The goal is an unaltered copy of the records below, minus any images.

**Records to use**

_ _ _ _ _

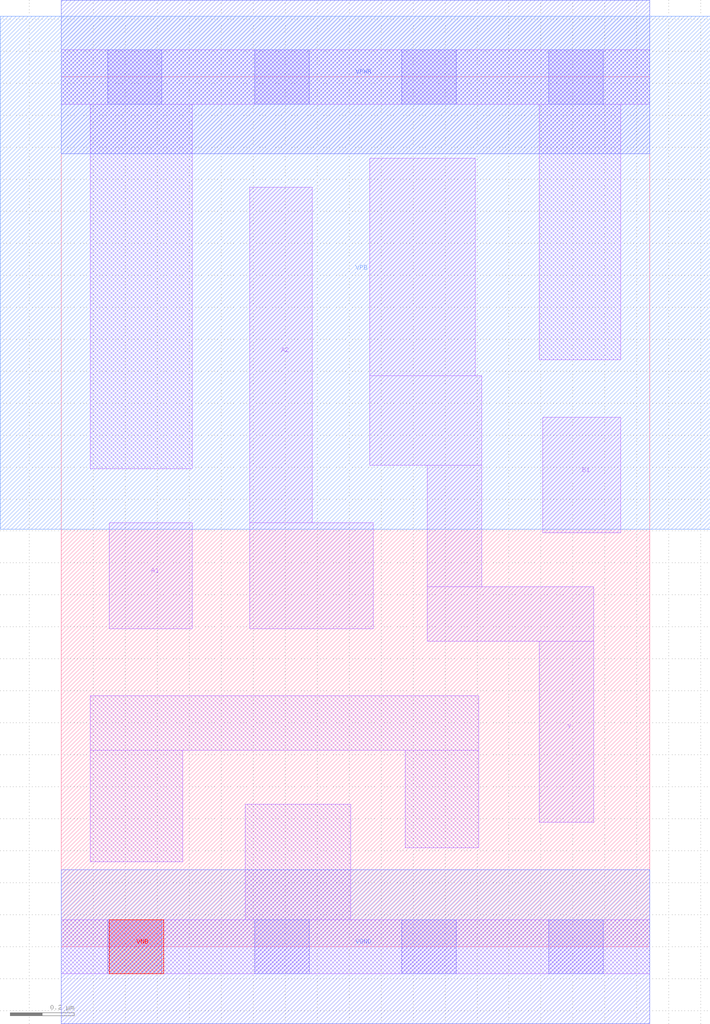
<source format=lef>
# Copyright 2020 The SkyWater PDK Authors
#
# Licensed under the Apache License, Version 2.0 (the "License");
# you may not use this file except in compliance with the License.
# You may obtain a copy of the License at
#
#     https://www.apache.org/licenses/LICENSE-2.0
#
# Unless required by applicable law or agreed to in writing, software
# distributed under the License is distributed on an "AS IS" BASIS,
# WITHOUT WARRANTIES OR CONDITIONS OF ANY KIND, either express or implied.
# See the License for the specific language governing permissions and
# limitations under the License.
#
# SPDX-License-Identifier: Apache-2.0

VERSION 5.7 ;
  NOWIREEXTENSIONATPIN ON ;
  DIVIDERCHAR "/" ;
  BUSBITCHARS "[]" ;
MACRO sky130_fd_sc_hd__o21ai_1
  CLASS CORE ;
  FOREIGN sky130_fd_sc_hd__o21ai_1 ;
  ORIGIN  0.000000  0.000000 ;
  SIZE  1.840000 BY  2.720000 ;
  SYMMETRY X Y R90 ;
  SITE unithd ;
  PIN A1
    ANTENNAGATEAREA  0.247500 ;
    DIRECTION INPUT ;
    USE SIGNAL ;
    PORT
      LAYER li1 ;
        RECT 0.150000 0.995000 0.410000 1.325000 ;
    END
  END A1
  PIN A2
    ANTENNAGATEAREA  0.247500 ;
    DIRECTION INPUT ;
    USE SIGNAL ;
    PORT
      LAYER li1 ;
        RECT 0.590000 0.995000 0.975000 1.325000 ;
        RECT 0.590000 1.325000 0.785000 2.375000 ;
    END
  END A2
  PIN B1
    ANTENNAGATEAREA  0.202500 ;
    DIRECTION INPUT ;
    USE SIGNAL ;
    PORT
      LAYER li1 ;
        RECT 1.505000 1.295000 1.750000 1.655000 ;
    END
  END B1
  PIN Y
    ANTENNADIFFAREA  0.517000 ;
    DIRECTION OUTPUT ;
    USE SIGNAL ;
    PORT
      LAYER li1 ;
        RECT 0.965000 1.505000 1.315000 1.785000 ;
        RECT 0.965000 1.785000 1.295000 2.465000 ;
        RECT 1.145000 0.955000 1.665000 1.125000 ;
        RECT 1.145000 1.125000 1.315000 1.505000 ;
        RECT 1.495000 0.390000 1.665000 0.955000 ;
    END
  END Y
  PIN VGND
    DIRECTION INOUT ;
    SHAPE ABUTMENT ;
    USE GROUND ;
    PORT
      LAYER met1 ;
        RECT 0.000000 -0.240000 1.840000 0.240000 ;
    END
  END VGND
  PIN VNB
    DIRECTION INOUT ;
    USE GROUND ;
    PORT
      LAYER pwell ;
        RECT 0.150000 -0.085000 0.320000 0.085000 ;
    END
  END VNB
  PIN VPB
    DIRECTION INOUT ;
    USE POWER ;
    PORT
      LAYER nwell ;
        RECT -0.190000 1.305000 2.030000 2.910000 ;
    END
  END VPB
  PIN VPWR
    DIRECTION INOUT ;
    SHAPE ABUTMENT ;
    USE POWER ;
    PORT
      LAYER met1 ;
        RECT 0.000000 2.480000 1.840000 2.960000 ;
    END
  END VPWR
  OBS
    LAYER li1 ;
      RECT 0.000000 -0.085000 1.840000 0.085000 ;
      RECT 0.000000  2.635000 1.840000 2.805000 ;
      RECT 0.090000  0.265000 0.380000 0.615000 ;
      RECT 0.090000  0.615000 1.305000 0.785000 ;
      RECT 0.090000  1.495000 0.410000 2.635000 ;
      RECT 0.575000  0.085000 0.905000 0.445000 ;
      RECT 1.075000  0.310000 1.305000 0.615000 ;
      RECT 1.495000  1.835000 1.750000 2.635000 ;
    LAYER mcon ;
      RECT 0.145000 -0.085000 0.315000 0.085000 ;
      RECT 0.145000  2.635000 0.315000 2.805000 ;
      RECT 0.605000 -0.085000 0.775000 0.085000 ;
      RECT 0.605000  2.635000 0.775000 2.805000 ;
      RECT 1.065000 -0.085000 1.235000 0.085000 ;
      RECT 1.065000  2.635000 1.235000 2.805000 ;
      RECT 1.525000 -0.085000 1.695000 0.085000 ;
      RECT 1.525000  2.635000 1.695000 2.805000 ;
  END
END sky130_fd_sc_hd__o21ai_1
END LIBRARY

</source>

_ _ _ _ _

**Exercise response**
<source format=lef>
# Copyright 2020 The SkyWater PDK Authors
#
# Licensed under the Apache License, Version 2.0 (the "License");
# you may not use this file except in compliance with the License.
# You may obtain a copy of the License at
#
#     https://www.apache.org/licenses/LICENSE-2.0
#
# Unless required by applicable law or agreed to in writing, software
# distributed under the License is distributed on an "AS IS" BASIS,
# WITHOUT WARRANTIES OR CONDITIONS OF ANY KIND, either express or implied.
# See the License for the specific language governing permissions and
# limitations under the License.
#
# SPDX-License-Identifier: Apache-2.0

VERSION 5.7 ;
  NOWIREEXTENSIONATPIN ON ;
  DIVIDERCHAR "/" ;
  BUSBITCHARS "[]" ;
MACRO sky130_fd_sc_hd__o21ai_1
  CLASS CORE ;
  FOREIGN sky130_fd_sc_hd__o21ai_1 ;
  ORIGIN  0.000000  0.000000 ;
  SIZE  1.840000 BY  2.720000 ;
  SYMMETRY X Y R90 ;
  SITE unithd ;
  PIN A1
    ANTENNAGATEAREA  0.247500 ;
    DIRECTION INPUT ;
    USE SIGNAL ;
    PORT
      LAYER li1 ;
        RECT 0.150000 0.995000 0.410000 1.325000 ;
    END
  END A1
  PIN A2
    ANTENNAGATEAREA  0.247500 ;
    DIRECTION INPUT ;
    USE SIGNAL ;
    PORT
      LAYER li1 ;
        RECT 0.590000 0.995000 0.975000 1.325000 ;
        RECT 0.590000 1.325000 0.785000 2.375000 ;
    END
  END A2
  PIN B1
    ANTENNAGATEAREA  0.202500 ;
    DIRECTION INPUT ;
    USE SIGNAL ;
    PORT
      LAYER li1 ;
        RECT 1.505000 1.295000 1.750000 1.655000 ;
    END
  END B1
  PIN Y
    ANTENNADIFFAREA  0.517000 ;
    DIRECTION OUTPUT ;
    USE SIGNAL ;
    PORT
      LAYER li1 ;
        RECT 0.965000 1.505000 1.315000 1.785000 ;
        RECT 0.965000 1.785000 1.295000 2.465000 ;
        RECT 1.145000 0.955000 1.665000 1.125000 ;
        RECT 1.145000 1.125000 1.315000 1.505000 ;
        RECT 1.495000 0.390000 1.665000 0.955000 ;
    END
  END Y
  PIN VGND
    DIRECTION INOUT ;
    SHAPE ABUTMENT ;
    USE GROUND ;
    PORT
      LAYER met1 ;
        RECT 0.000000 -0.240000 1.840000 0.240000 ;
    END
  END VGND
  PIN VNB
    DIRECTION INOUT ;
    USE GROUND ;
    PORT
      LAYER pwell ;
        RECT 0.150000 -0.085000 0.320000 0.085000 ;
    END
  END VNB
  PIN VPB
    DIRECTION INOUT ;
    USE POWER ;
    PORT
      LAYER nwell ;
        RECT -0.190000 1.305000 2.030000 2.910000 ;
    END
  END VPB
  PIN VPWR
    DIRECTION INOUT ;
    SHAPE ABUTMENT ;
    USE POWER ;
    PORT
      LAYER met1 ;
        RECT 0.000000 2.480000 1.840000 2.960000 ;
    END
  END VPWR
  OBS
    LAYER li1 ;
      RECT 0.000000 -0.085000 1.840000 0.085000 ;
      RECT 0.000000  2.635000 1.840000 2.805000 ;
      RECT 0.090000  0.265000 0.380000 0.615000 ;
      RECT 0.090000  0.615000 1.305000 0.785000 ;
      RECT 0.090000  1.495000 0.410000 2.635000 ;
      RECT 0.575000  0.085000 0.905000 0.445000 ;
      RECT 1.075000  0.310000 1.305000 0.615000 ;
      RECT 1.495000  1.835000 1.750000 2.635000 ;
    LAYER mcon ;
      RECT 0.145000 -0.085000 0.315000 0.085000 ;
      RECT 0.145000  2.635000 0.315000 2.805000 ;
      RECT 0.605000 -0.085000 0.775000 0.085000 ;
      RECT 0.605000  2.635000 0.775000 2.805000 ;
      RECT 1.065000 -0.085000 1.235000 0.085000 ;
      RECT 1.065000  2.635000 1.235000 2.805000 ;
      RECT 1.525000 -0.085000 1.695000 0.085000 ;
      RECT 1.525000  2.635000 1.695000 2.805000 ;
  END
END sky130_fd_sc_hd__o21ai_1
END LIBRARY

</source>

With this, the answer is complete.